This article is from the Australian Property Journal archive
NIC De Luca’s De Luca Corporation has sold its newly developed Gold Coast neighbourhood shopping centre, Robina Central, for $34 million.
A private family from Sydney acquired the Aldi-anchored centre on a 5.0% yield.
The centre is also home to fast food giant, Guzman Y Gomez, ASX-listed Ampol, global café Starbucks and MedCentres.
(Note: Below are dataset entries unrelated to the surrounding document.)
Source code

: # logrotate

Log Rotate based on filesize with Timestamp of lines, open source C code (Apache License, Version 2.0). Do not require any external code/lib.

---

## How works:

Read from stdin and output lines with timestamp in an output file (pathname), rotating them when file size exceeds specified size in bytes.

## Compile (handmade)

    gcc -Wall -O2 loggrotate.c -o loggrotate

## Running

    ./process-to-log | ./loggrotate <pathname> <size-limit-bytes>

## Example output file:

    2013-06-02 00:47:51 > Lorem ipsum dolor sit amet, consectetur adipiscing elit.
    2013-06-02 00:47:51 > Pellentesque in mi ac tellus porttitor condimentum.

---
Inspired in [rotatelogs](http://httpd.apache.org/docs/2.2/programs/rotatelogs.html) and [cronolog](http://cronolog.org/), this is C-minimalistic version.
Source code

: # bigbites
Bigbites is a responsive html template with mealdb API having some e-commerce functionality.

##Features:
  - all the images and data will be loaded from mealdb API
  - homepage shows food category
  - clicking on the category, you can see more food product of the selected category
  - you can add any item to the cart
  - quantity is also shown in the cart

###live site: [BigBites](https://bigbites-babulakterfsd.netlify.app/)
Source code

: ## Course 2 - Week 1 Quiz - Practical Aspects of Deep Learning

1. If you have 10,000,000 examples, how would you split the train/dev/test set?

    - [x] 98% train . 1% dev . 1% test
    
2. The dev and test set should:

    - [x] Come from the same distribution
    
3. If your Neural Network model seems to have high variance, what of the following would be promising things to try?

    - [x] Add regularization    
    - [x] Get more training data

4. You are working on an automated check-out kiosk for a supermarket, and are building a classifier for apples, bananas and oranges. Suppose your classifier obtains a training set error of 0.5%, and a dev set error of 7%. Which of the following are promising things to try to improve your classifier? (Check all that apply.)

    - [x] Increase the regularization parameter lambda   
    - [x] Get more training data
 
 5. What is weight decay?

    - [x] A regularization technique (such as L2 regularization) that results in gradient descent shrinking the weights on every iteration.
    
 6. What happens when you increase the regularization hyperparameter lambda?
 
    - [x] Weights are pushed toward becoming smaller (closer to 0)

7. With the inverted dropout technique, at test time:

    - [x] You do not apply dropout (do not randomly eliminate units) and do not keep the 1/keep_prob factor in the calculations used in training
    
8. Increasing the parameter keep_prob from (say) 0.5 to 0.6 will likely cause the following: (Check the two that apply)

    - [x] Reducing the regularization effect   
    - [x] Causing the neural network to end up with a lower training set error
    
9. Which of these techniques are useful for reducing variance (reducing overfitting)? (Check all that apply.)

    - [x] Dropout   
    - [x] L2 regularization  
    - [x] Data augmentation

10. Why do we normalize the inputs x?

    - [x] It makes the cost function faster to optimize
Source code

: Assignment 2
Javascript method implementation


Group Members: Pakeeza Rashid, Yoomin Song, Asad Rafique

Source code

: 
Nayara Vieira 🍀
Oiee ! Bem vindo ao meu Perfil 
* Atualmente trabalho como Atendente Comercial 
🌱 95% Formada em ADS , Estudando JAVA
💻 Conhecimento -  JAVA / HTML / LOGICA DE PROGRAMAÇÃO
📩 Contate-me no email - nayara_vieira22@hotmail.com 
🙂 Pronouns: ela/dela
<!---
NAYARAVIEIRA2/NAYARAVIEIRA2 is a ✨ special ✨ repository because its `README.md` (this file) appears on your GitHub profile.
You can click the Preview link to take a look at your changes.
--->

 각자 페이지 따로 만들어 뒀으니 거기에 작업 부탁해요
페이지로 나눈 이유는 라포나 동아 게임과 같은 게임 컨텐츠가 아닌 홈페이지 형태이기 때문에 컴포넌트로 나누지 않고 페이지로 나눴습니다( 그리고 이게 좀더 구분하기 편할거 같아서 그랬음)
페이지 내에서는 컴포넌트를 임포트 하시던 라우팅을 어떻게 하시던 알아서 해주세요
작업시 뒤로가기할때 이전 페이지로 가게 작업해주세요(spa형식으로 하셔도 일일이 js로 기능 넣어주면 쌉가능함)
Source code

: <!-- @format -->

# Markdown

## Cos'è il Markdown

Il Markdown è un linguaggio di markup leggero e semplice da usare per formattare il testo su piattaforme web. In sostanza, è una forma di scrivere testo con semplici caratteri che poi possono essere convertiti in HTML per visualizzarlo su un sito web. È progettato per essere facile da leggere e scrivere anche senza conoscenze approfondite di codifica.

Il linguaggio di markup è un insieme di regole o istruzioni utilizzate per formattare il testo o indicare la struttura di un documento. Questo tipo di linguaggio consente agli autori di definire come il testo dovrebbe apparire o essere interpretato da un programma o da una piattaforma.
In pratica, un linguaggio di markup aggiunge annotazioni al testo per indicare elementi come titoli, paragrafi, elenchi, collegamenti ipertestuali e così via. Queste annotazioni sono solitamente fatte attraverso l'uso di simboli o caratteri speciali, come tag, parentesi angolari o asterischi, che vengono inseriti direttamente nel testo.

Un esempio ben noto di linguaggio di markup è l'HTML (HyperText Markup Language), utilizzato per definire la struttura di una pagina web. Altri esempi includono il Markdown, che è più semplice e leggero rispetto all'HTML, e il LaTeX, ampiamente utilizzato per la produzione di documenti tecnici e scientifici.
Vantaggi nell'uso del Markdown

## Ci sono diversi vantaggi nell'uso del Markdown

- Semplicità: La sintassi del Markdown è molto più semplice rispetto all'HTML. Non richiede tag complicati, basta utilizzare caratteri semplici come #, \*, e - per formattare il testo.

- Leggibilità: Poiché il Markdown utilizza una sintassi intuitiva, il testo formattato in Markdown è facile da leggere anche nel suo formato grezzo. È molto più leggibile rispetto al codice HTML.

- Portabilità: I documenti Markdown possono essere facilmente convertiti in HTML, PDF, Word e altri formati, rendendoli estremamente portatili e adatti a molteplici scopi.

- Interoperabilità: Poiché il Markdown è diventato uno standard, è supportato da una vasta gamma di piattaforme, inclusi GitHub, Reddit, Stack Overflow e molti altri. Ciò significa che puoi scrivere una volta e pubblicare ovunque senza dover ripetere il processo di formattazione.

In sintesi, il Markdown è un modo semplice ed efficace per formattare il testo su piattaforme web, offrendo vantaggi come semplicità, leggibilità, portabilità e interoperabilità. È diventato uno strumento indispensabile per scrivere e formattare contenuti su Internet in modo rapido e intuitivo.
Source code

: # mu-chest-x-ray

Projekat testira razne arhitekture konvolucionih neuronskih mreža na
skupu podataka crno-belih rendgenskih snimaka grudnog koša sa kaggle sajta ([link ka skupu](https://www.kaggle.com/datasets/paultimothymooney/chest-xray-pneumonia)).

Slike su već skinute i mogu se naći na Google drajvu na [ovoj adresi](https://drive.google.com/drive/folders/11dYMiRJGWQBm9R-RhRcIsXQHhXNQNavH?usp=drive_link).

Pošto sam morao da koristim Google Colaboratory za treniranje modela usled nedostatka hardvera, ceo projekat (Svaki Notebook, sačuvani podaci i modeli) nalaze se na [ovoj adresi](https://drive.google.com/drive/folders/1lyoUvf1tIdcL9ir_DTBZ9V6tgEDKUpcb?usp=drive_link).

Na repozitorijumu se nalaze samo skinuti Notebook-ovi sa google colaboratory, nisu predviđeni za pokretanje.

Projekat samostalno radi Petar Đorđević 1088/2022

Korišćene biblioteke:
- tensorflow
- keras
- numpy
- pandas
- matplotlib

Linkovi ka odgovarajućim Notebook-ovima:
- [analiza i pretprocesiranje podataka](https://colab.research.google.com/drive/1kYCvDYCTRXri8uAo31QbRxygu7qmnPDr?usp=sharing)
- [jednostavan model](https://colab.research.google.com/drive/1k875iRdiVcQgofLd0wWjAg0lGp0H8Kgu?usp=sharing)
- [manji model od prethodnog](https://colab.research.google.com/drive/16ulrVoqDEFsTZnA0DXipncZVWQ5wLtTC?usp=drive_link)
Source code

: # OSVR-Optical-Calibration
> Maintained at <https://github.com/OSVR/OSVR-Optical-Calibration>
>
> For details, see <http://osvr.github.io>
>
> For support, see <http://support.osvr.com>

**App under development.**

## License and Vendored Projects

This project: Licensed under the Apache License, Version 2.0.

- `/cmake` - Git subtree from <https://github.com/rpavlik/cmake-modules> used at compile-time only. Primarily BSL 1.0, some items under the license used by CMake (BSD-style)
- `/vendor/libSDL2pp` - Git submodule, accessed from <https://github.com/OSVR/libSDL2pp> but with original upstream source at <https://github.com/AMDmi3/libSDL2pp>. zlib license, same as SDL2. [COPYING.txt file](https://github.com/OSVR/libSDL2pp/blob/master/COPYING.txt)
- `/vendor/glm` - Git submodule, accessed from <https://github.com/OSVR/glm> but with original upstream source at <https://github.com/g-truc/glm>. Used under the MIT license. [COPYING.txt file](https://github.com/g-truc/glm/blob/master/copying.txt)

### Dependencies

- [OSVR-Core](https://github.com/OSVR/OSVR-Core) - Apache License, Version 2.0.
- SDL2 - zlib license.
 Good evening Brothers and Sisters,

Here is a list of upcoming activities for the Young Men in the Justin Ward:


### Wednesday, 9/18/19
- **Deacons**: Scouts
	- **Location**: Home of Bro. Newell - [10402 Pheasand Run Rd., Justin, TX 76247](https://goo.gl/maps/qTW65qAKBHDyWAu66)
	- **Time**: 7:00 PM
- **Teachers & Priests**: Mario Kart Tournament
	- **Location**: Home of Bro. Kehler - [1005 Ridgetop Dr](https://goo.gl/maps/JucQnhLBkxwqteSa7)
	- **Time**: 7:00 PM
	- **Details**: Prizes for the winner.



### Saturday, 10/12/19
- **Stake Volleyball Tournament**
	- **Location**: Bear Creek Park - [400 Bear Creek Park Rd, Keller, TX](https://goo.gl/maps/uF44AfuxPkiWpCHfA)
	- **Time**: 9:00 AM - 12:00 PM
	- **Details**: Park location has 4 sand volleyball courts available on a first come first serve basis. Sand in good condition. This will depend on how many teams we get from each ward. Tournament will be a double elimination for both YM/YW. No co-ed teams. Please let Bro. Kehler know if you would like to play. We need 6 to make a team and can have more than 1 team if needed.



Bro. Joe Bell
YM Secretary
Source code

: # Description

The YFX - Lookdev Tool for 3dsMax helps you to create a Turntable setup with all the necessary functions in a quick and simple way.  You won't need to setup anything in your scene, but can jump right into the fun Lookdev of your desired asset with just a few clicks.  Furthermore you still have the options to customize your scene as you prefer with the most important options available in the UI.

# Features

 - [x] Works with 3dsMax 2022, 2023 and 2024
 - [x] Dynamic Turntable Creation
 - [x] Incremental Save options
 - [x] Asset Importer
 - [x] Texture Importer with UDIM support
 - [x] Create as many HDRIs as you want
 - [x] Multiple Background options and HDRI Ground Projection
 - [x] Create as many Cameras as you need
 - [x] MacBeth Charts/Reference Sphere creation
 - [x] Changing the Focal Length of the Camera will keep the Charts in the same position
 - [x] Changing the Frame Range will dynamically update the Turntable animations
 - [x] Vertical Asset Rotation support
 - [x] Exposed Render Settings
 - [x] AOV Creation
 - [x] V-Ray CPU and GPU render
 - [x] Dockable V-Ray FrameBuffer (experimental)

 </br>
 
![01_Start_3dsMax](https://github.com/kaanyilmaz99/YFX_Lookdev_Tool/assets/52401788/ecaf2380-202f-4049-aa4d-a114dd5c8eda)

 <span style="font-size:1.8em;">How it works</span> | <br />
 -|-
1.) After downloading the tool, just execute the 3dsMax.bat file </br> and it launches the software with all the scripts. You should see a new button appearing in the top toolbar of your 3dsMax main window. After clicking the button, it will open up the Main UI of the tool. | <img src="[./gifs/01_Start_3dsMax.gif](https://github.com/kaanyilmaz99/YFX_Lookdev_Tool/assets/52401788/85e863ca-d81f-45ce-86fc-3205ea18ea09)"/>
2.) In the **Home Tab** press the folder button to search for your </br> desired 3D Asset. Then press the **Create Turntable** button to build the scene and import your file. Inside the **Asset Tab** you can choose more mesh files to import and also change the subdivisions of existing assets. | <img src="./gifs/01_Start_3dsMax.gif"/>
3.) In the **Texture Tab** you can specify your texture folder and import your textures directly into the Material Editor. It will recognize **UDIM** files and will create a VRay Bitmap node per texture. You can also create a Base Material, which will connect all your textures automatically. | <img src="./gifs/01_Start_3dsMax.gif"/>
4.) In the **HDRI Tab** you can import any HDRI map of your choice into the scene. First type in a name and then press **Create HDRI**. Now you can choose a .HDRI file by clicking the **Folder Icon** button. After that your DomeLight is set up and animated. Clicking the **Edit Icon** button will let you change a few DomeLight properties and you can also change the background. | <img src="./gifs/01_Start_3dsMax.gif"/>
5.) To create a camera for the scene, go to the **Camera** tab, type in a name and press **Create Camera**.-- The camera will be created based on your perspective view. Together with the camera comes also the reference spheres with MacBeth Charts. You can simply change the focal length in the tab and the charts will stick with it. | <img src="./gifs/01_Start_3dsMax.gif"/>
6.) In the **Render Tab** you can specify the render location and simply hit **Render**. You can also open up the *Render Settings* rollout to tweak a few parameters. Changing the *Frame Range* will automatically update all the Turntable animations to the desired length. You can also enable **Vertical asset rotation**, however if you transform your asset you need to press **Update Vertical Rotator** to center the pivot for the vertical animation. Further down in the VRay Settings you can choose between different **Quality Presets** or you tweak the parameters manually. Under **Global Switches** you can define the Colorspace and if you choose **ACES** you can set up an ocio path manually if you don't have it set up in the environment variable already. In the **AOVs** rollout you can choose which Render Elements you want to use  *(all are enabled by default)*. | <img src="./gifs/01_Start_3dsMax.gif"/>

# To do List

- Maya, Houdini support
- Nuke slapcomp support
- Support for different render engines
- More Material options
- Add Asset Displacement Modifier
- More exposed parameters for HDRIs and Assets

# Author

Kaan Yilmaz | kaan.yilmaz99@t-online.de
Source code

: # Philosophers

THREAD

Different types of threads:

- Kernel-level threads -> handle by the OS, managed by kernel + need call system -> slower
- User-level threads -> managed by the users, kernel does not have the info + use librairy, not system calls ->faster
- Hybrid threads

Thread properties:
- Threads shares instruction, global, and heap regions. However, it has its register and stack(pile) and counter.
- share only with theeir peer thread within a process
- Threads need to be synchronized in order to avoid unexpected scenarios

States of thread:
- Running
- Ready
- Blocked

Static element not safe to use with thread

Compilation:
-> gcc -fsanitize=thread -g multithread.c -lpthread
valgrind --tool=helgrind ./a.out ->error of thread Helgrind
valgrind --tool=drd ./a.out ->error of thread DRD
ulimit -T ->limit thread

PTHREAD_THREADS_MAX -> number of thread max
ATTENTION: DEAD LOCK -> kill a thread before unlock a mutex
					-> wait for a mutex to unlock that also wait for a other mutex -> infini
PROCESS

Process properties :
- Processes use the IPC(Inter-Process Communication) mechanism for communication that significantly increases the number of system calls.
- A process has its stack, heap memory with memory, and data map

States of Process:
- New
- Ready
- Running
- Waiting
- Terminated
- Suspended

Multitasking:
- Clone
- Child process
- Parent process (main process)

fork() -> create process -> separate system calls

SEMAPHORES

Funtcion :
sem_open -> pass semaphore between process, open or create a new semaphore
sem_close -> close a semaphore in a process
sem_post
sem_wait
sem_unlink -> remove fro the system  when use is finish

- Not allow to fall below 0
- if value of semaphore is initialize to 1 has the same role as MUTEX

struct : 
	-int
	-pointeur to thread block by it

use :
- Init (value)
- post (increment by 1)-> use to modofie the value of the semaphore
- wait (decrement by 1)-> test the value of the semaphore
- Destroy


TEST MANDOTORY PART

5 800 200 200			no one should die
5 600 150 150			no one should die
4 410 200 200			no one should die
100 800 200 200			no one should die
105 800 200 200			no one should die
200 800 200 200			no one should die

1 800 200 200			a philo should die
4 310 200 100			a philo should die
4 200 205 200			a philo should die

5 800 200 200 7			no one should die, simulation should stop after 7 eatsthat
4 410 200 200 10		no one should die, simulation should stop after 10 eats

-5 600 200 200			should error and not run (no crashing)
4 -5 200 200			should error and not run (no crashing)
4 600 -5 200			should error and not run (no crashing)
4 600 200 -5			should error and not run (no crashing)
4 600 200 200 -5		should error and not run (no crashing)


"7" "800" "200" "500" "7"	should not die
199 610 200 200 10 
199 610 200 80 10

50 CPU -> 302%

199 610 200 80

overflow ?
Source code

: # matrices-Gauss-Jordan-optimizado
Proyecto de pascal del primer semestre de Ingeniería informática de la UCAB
It has a long 13-year weighted average lease expiry and returns a total net annual income of $1.7 million.
It comprises four standalone buildings with on-site parking for 127 cars and is accessed via both Robina Parkway and Laver Drive, and is on a corner landholding of 13,100 sqm.
The deal was brokered through Burgess Rawson’s Yosh Mendis, Zomart He, Beau Coulter and Andrew Havig via an expressions of interest campaign that attracted over 280 enquiries from investors across Australia and overseas.
Mendis said the yield achieved for a property of this calibre was one of the tightest in Queensland, affirming the region’s position as an attractive investment destination due to its strong growth.
“The property provided an exceptional tenancy profile secured by global, ASX-listed and national tenants anchored by a major supermarket, national convenience retailer, global fast food operators and proven medical centre operator,” he said.
“The property also exhibited high underlying land value with future development potential offering a generational investment opportunity which was extremely rare to replicate.”
Mendis said increasing land values and construction costs for significant investment assets are making it increasingly difficult for investors to secure premium investment opportunities as constraints on supply for new assets continued.
“Investors will also find it increasingly difficult to acquire properties of this quality at these price points as rentals continue to increase across the investment market given these continuing growing factors around land values and construction costs,” he said.
According to He, 46% of offers received were from Asian capital both on and offshore.
The vendor was local developer, De Luca Corporation, who also worked as the builder alongside Glen Wright’s Wright Private Capital.
Managing director Nic De Luca expressed satisfaction with the outcome and “reiterated the rarity of developing a premium investment opportunity such as Robina Central”.
Activity in the neighbourhood shopping centre market
Australia’s neighbourhood shopping centre is beginning to see some activity after a much-publicised gap between buyer and seller expectations, together with uncertainty in the rising interest rate market, froze deal-making across the commercial real estate market.
Listed shopping centre owner, Region Group has just tipped three Woolworths-anchored, convenience and essential service-based retail assets to the market, including the first time in more than two years investors can secure a sub-$30 million Woolworth’s anchored neighbourhood centre in either Melbourne or Sydney.
Also put to the market have been Coles-anchored Greenacre Village, becoming the first metropolitan Sydney supermarket to be formally offered to the market in 2023, as well as the first freestanding supermarket in Launceston to hit the market in more than seven years, , and the Trinity Village centre in Perth’s Alkimos.
Recent neighbourhood centres to change hands include Woolworths Bomaderry for $40 million, on a 5.43% yield, which was developed and recently completed by the supermarket giant.